Penalty rates decision 

After a four-year review period, the Fair Work Commission announced its decision on 23 February 2017 on recommended changes to penalty rates for workers in the hospitality, restaurant, fast food, retail and pharmacy sectors1.

This decision was challenged in the Federal Court, but the Court ruled not to change the new rates being applied from 1 July 2017. 

The changes to penalty rates affect both permanent and causal employees who work on Sundays, public holidays, evenings and after midnight. You can find out more about each of the awards by visiting the Fair Work website

Modifying Australia’s temporary visa program

Changes to Australia’s temporary and permanent skills migration program were announced back in April 2017, particularly focusing on workers under the Temporary Work (Skilled) visa (subclass 457) program. 

On 1 July 2017 some changes were implemented, including:

  • some occupations being removed or added to the list of eligible skilled occupations
  • minimum English language requirements for applicants, and
  • an additional pathway for New Zealand visa holders who reside as permanent residents in Australia.  

These are part of a larger package of reforms that will see the new Temporary Skill Shortage (TSS) visa introduced in March 2018.

You can find out more about the changes on the Department of Immigration and Border Protection website

New arrangements for working holiday makers

This year we’ve seen three important changes for working holiday makers and the companies employing them. The changes include:

  1. Employer registration – the Australian Taxation office (ATO) requires employers of working holiday markers to register before making payments to workers, so the correct working holiday maker tax rate can be applied. 
  2. New tax rate – introduced on 1 January 2017, the tax rate for working holiday makers (on 417 or 462 visas) changed to 15% for every dollar they earn up to $37,000. After $37,001, ordinary tax rates are applied2
  3. Change to tax rate on a Departing Australia Superannuation Payment (DASP) – working holiday makers are entitled to earn super while working in Australia, and can choose to take their super as a DASP once they’ve left the country. On 1 July 2017, the tax rate on these super payments, made to individuals who have only ever held a working holiday visa, increased to 65%. 

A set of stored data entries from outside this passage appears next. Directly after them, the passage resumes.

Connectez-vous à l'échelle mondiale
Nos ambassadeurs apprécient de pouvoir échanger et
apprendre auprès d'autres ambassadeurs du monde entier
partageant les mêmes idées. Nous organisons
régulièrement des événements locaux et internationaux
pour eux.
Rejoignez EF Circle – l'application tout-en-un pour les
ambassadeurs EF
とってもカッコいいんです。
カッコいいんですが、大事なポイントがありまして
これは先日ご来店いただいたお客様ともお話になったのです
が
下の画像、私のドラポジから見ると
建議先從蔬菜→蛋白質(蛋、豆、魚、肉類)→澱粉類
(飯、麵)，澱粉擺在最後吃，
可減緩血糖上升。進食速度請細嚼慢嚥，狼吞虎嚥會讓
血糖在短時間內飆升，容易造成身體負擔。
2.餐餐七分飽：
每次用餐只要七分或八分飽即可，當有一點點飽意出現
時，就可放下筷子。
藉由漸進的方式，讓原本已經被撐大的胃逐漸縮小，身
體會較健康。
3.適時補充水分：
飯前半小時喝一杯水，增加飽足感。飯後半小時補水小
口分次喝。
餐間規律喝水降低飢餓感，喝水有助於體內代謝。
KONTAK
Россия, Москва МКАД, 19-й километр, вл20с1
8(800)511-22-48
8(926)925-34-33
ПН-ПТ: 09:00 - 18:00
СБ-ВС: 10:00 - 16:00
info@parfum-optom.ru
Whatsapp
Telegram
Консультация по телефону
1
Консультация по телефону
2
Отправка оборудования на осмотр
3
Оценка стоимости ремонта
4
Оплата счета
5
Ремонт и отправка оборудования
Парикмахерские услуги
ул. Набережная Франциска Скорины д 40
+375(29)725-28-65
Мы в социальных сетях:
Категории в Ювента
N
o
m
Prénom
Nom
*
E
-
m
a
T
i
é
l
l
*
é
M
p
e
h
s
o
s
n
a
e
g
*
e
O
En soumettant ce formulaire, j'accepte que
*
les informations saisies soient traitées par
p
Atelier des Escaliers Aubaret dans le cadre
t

To find out more about this, visit the Australian Taxation Office website.

Protecting vulnerable workers

On 27 October 2017 the Fair Work Amendment (protecting Vulnerable Workers) Act 2017 came into effect. This may see companies charged with higher penalties for serious contraventions of workplace laws and record keeping breaches, and is especially important for:

  • vulnerable employees, in particular migrant workers
  • franchisors and holding companies
  • people or companies who do not voluntarily cooperate with Fair Work Ombudsman investigations. 

The Act includes a range of measures, such as an increase in the maximum penalties for employers who deliberately flout the minimum wage and other entitlements under the Fair Work Act 20093.

For a more in-depth analysis of how the changes may affect your business, visit the Fair Work website

2016/17 Federal Budget super changes

As we announced in the March edition of Employer news, 2017 saw the introduction of many changes to super which were first announced in the 2016/17 Federal Budget.  

Some of the key changes which could impact your employees were changing the concessional contributions cap, changes to the non-concessional contributions cap and to the eligibility rules for making tax-deductible personal super contributions.  

What’s to come in 2018?

The Federal Government announced additional changes in the 2017/18 budget, many of which are still progressing through Parliament such as the First Home Super Saver scheme and contributing the proceeds of downsizing to super.